By Sempala Allan Kigozi
Wednesday, 1st July 2026
Uganda has a data protection law.
In fact, Uganda arguably has one of the more comprehensive data protection frameworks on the continent. The Data Protection and Privacy Act, 2019 exists. The Regulations exist. The regulator exists. Guidance exists. On paper, Uganda entered the 2026 general elections armed with all the legal tools necessary to protect citizens’ personal information.
And yet, during the country’s most technologically intensive election in history, something remarkable happened:
The law showed up.
Implementation did not.
That, in one sentence, is the story of data protection during Uganda’s 2026 elections.
The Problem Was Never the Law
When discussions about privacy violations emerge in Uganda, the immediate instinct is often to demand new legislation. More laws. More regulations. More penalties.
But Uganda’s 2026 elections tell a different story.
The challenge was not legislative absence. It was institutional absence.
The election cycle involved biometric verification devices at every polling station, integration between voter records and national identity databases, digital voter portals, bulk political messaging, social media targeting, and increasingly sophisticated voter analytics. Personal data was not a side issue in the election process; it was the infrastructure upon which the election operated.
The irony is that the more digital our elections became, the less visible data governance became.
A Country of Rules Without Referees
Consider a few uncomfortable facts.
The Electoral Commission processed millions of voter records and operated over 109,000 biometric voter verification kits during the election cycle. Yet there was no publicly available Data Protection Impact Assessment for these high-risk systems.
The Electoral Commission itself only registered with the Personal Data Protection Office after the elections had already taken place.
Not a single political party registered with the regulator during the electoral cycle despite engaging in large-scale voter outreach and processing sensitive political preference data.
Campaigns relied heavily on bulk SMS campaigns, decentralized phone banking, social media targeting, and analytics-driven mobilisation without clearly articulated lawful bases or consent mechanisms.
None of these are legislative failures.
They are implementation failures.
Imagine This Happening in Banking
Imagine if every commercial bank in Uganda decided not to comply with banking regulations until after customers had already deposited their money.
Imagine if telecom companies processed millions of customer records without privacy notices, retention schedules, or accountability structures.
Imagine if regulators only became interested after the transactions had already happened.
There would be outrage.
There would be sanctions.
There would be consequences.
Yet somehow, when the data involved belongs to voters rather than customers, we appear willing to accept a lower standard.
Why?
Elections Are Data Events
For many citizens, elections are about rallies, campaign posters, debates, and ballot papers.
Increasingly, they are also about databases.
Your fingerprint verifies your identity.
Your National Identification Number determines your eligibility.
Your phone number receives campaign messages.
Your social media activity influences political advertising.
Your location data shapes mobilization strategies.
Your political preferences become valuable information.
Modern elections are no longer simply democratic exercises. They are massive data processing operations with democratic consequences.
And once we accept that reality, an uncomfortable question follows:
Would we tolerate this level of governance ambiguity in any other high-risk data environment?

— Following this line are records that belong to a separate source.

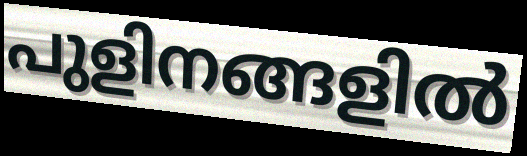
പുളിനങ്ങളിൽ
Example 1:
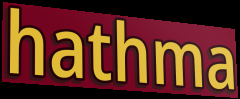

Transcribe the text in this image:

hathma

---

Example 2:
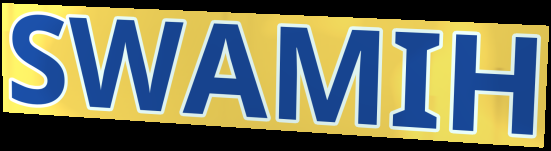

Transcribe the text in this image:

SWAMIH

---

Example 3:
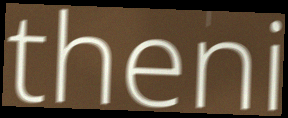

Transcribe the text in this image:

theni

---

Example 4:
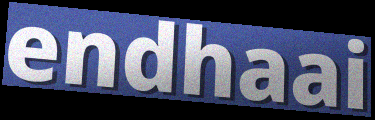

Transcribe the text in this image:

endhaai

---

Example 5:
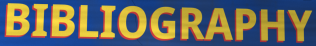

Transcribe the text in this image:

BIBLIOGRAPHY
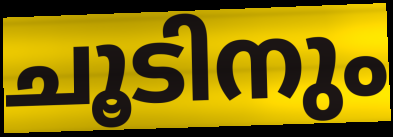
ചൂടിനും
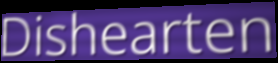
Dishearten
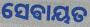
ସେଵାୟତ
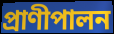
প্রাণীপালন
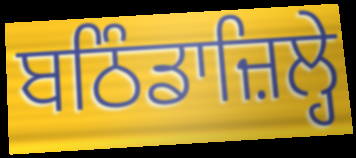
ਬਠਿੰਡਾਜ਼ਿਲ੍ਹੇ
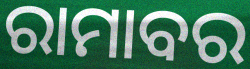
ରାମାବର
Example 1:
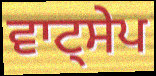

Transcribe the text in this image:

ਵਾਟ੍ਸੇਪ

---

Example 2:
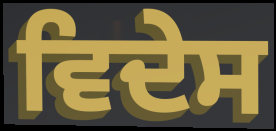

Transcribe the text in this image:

ਵਿਦੇਸ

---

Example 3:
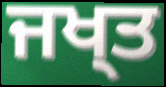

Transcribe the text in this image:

ਜਖ੍ਤ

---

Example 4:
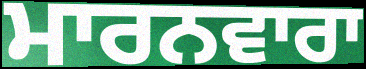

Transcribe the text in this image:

ਮਾਰਨਵਾਰਾ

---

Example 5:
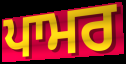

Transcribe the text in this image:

ਪਾਮਰ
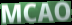
MCAO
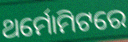
ଥର୍ମୋମିଟରେ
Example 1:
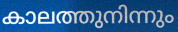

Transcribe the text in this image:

കാലത്തുനിന്നും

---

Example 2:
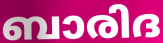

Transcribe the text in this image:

ബാരിദ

Selective Enforcement Is Still Weak Enforcement
One of the more uncomfortable findings in the report is not merely non-compliance, but uneven compliance and uneven enforcement.
Individual actors faced scrutiny and enforcement action, while institutional non-compliance often remained largely unaddressed. The result was a growing perception that compliance expectations were not being applied equally across the ecosystem.
Data protection cannot function as an optional extra for powerful institutions and a mandatory obligation for everyone else.
The rule of law either scales upward or it collapses downward.
This Matters Beyond Elections
Businesses should pay attention.
If institutions responsible for protecting democracy struggle to operationalize data protection obligations, what message does that send to hospitals, banks, fintech companies, schools, and startups?
Policymakers should pay attention.
If Uganda’s most scrutinized public exercise still experiences implementation deficits, then annual compliance reporting and proactive oversight become more important, not less.
Citizens should pay attention.
Privacy is often framed as an individual concern, something personal and private.
In elections, privacy becomes collective.
If voters fear profiling, misuse, surveillance, or manipulation, trust in democratic institutions weakens.
And trust, once lost, is considerably harder to rebuild than databases.
The Next Election Starts Now
The report makes an important observation: Uganda’s 2026 elections did not reveal a legislative vacuum.
They revealed an implementation deficit.
That distinction matters.
Because legislative gaps can be solved by Parliament.
Implementation gaps require something harder: institutional discipline, regulatory courage, proactive oversight, and political willingness to apply the same rules to everyone.
Uganda does not need to reinvent data protection for elections.
Uganda needs to implement the protections it already has.
The next election cycle has already begun.
The question is no longer whether we have the law.
The question is whether we finally intend to use it.
The author is an Advocate of the High Court of Uganda, Head of Legal at Unwanted Witness, and a Data Protection Consultant specializing in digital rights, privacy, and technology governance in Africa.